THERE'S SOMETHING undeniably impressive about a movie that manages to instill a new phobia in its audience. Example: Children of the Corn. Who likes blonde kids anymore?
If you're into climbing mountains... or ladders... or sleeping on the top bunk, and you want to continue blithely skipping about the upper altitudes, avoid North Face: This German movie is bound and determined to put the fear of heights in everyone who sees it.
North Face describes, in frostbitten, vertiginous detail, the efforts of four men who're determined to scale the biggest, baddest mountain in the Alps. The year is 1936, and the North Face of the Eiger is the last great Alpine face to remain unscaled. A team of hot young German mountaineers takes up the challenge (supported by the Nazi party, a fact that's made as little of as possible); a pretty young newspaperwoman adds a touch of romantic intrigue. Because North Face is based on a true story, and its salient plot points are a matter of historical record, I'm going to spoil a couple of them: Everybody dies. The mountain wins.
North Face is dizzyingly, stomach-droppingly effective survivalist porn, designed for people who like to pit themselves against the elements (or watch other people do it).
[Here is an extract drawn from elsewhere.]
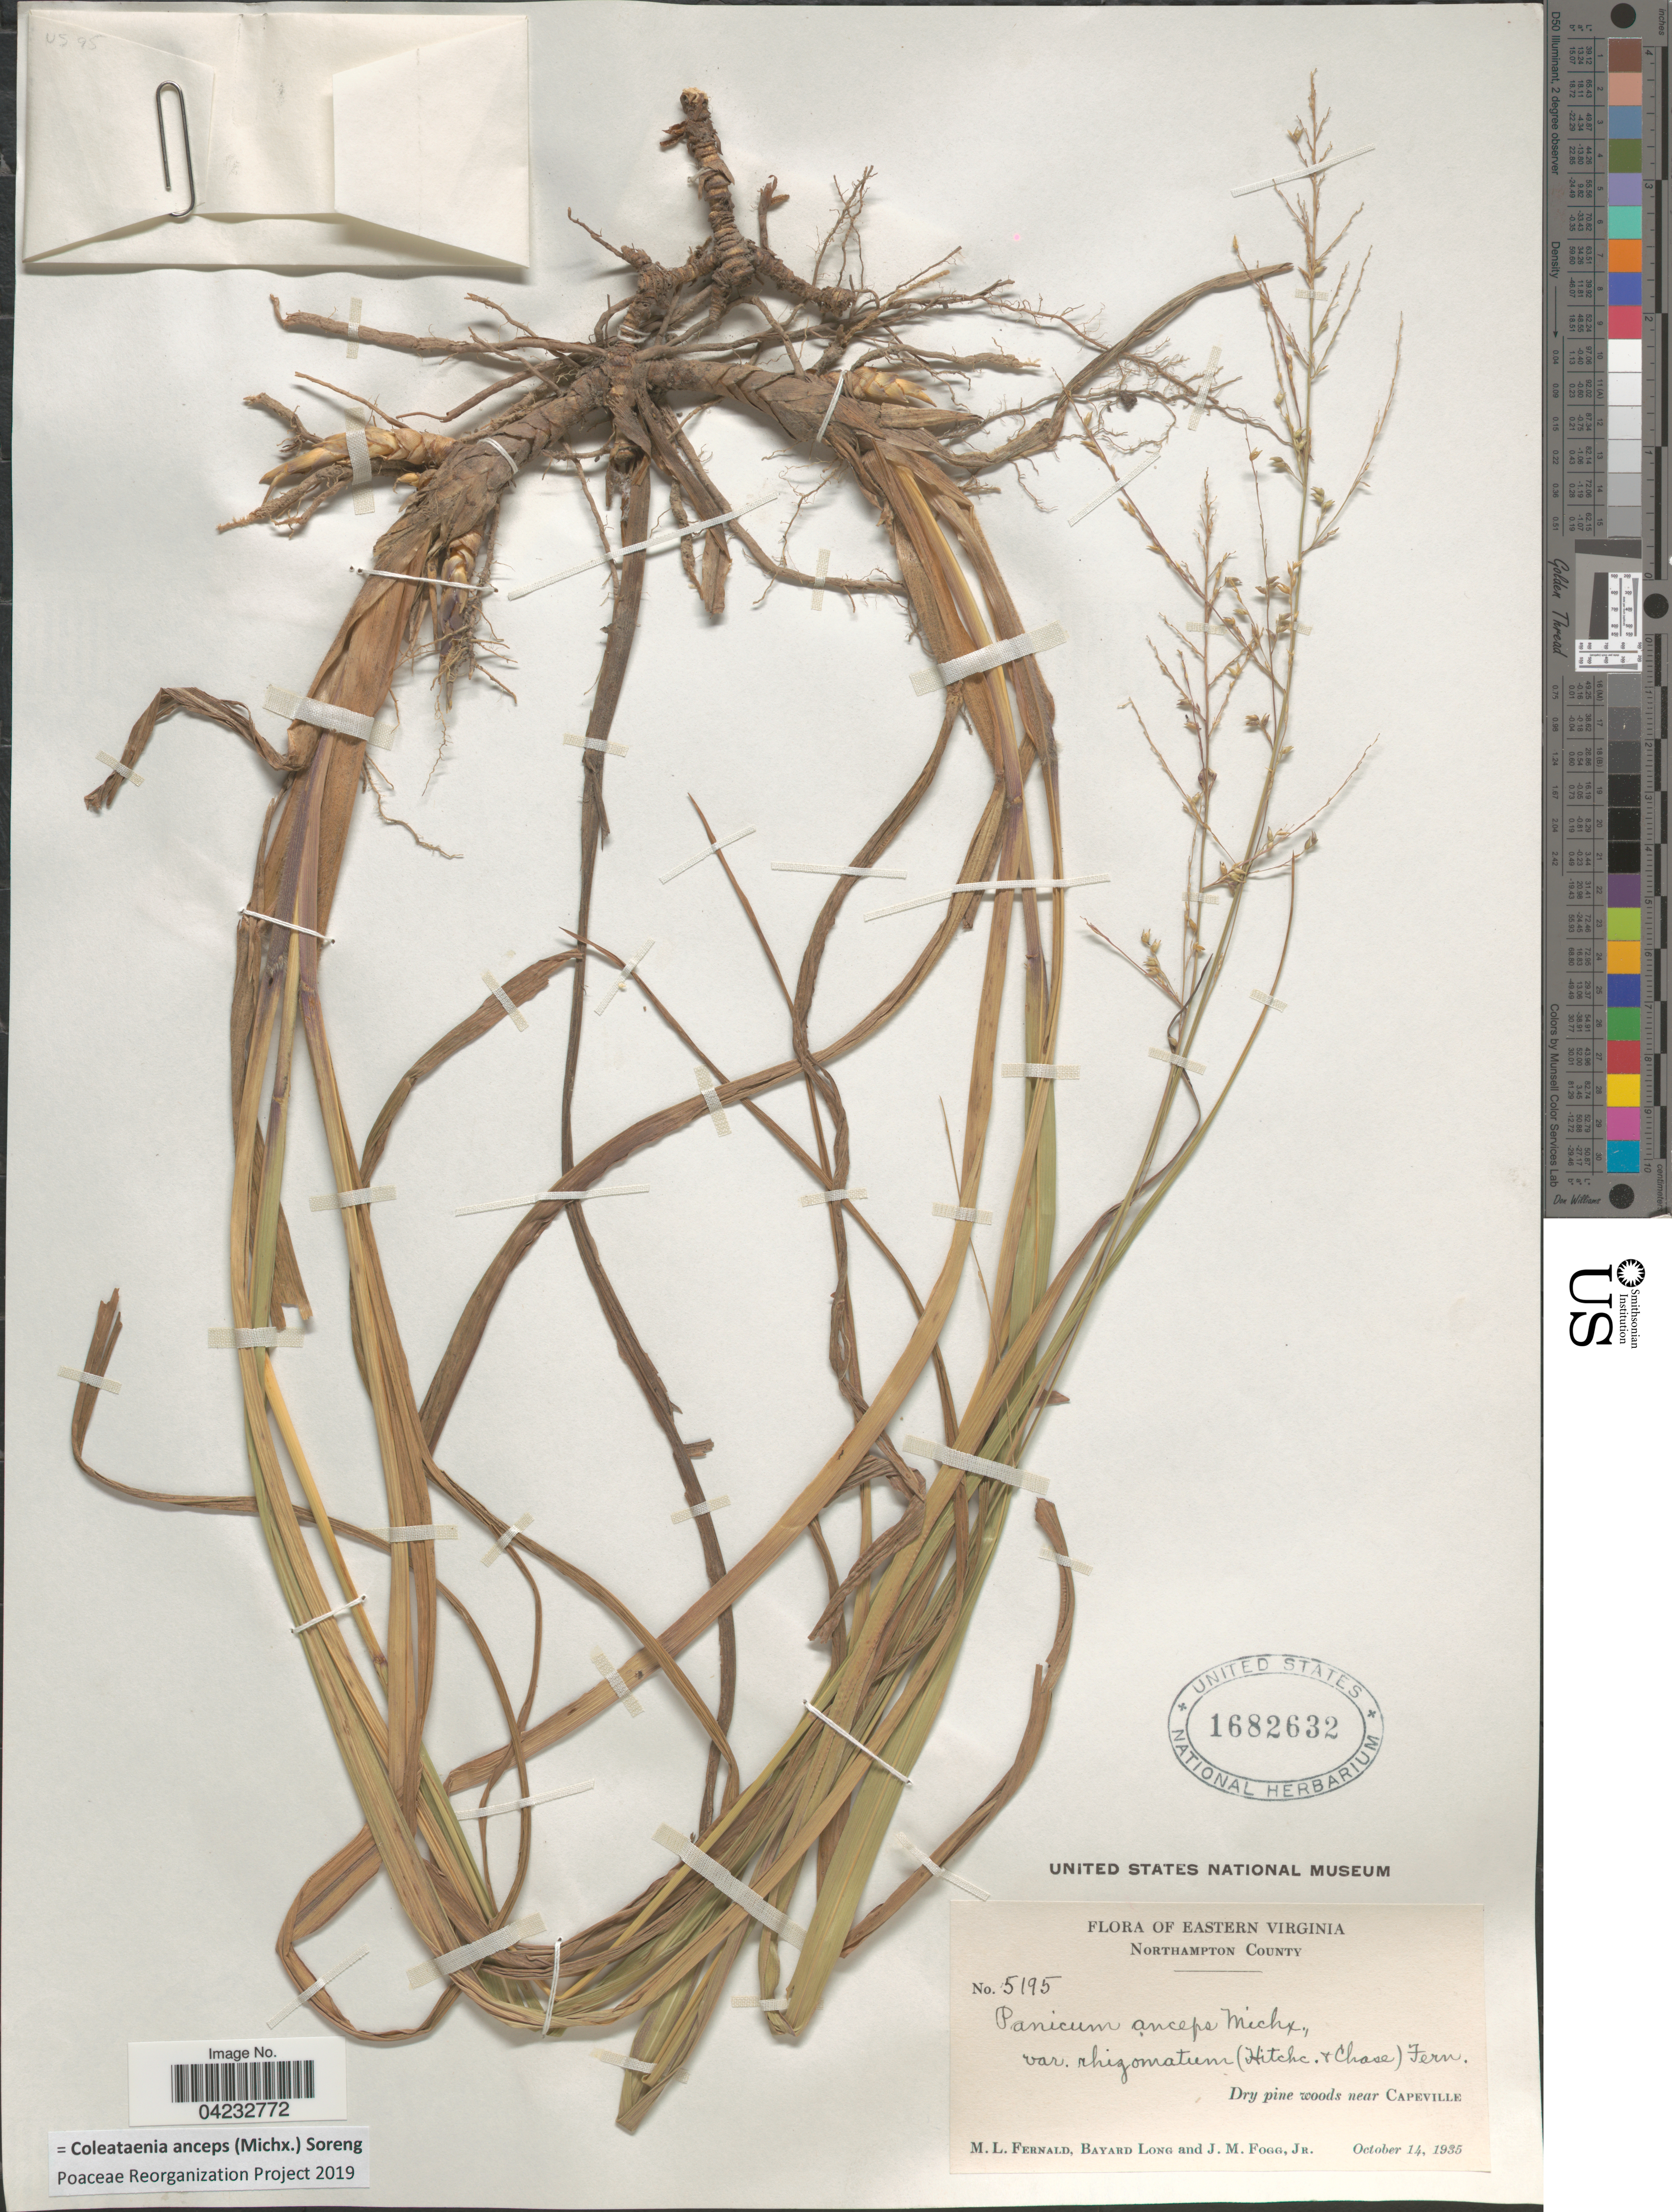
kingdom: Plantae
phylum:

It's the type of movie that actually does require a "spoiler alert" before noting that its protagonists don't end up eating each other. The backstory tries to force a connection to the characters that goes beyond the elemental "Man vs. Enormous Fucking Mountain," but it never really succeeds—once the snow starts blowing around, and everyone's faces get all black and frostbitey, you can't really tell them apart anyway. It's an undeniable nail-biter, though, beautiful and frightening in its depictions of tiny men inching their way toward their doom.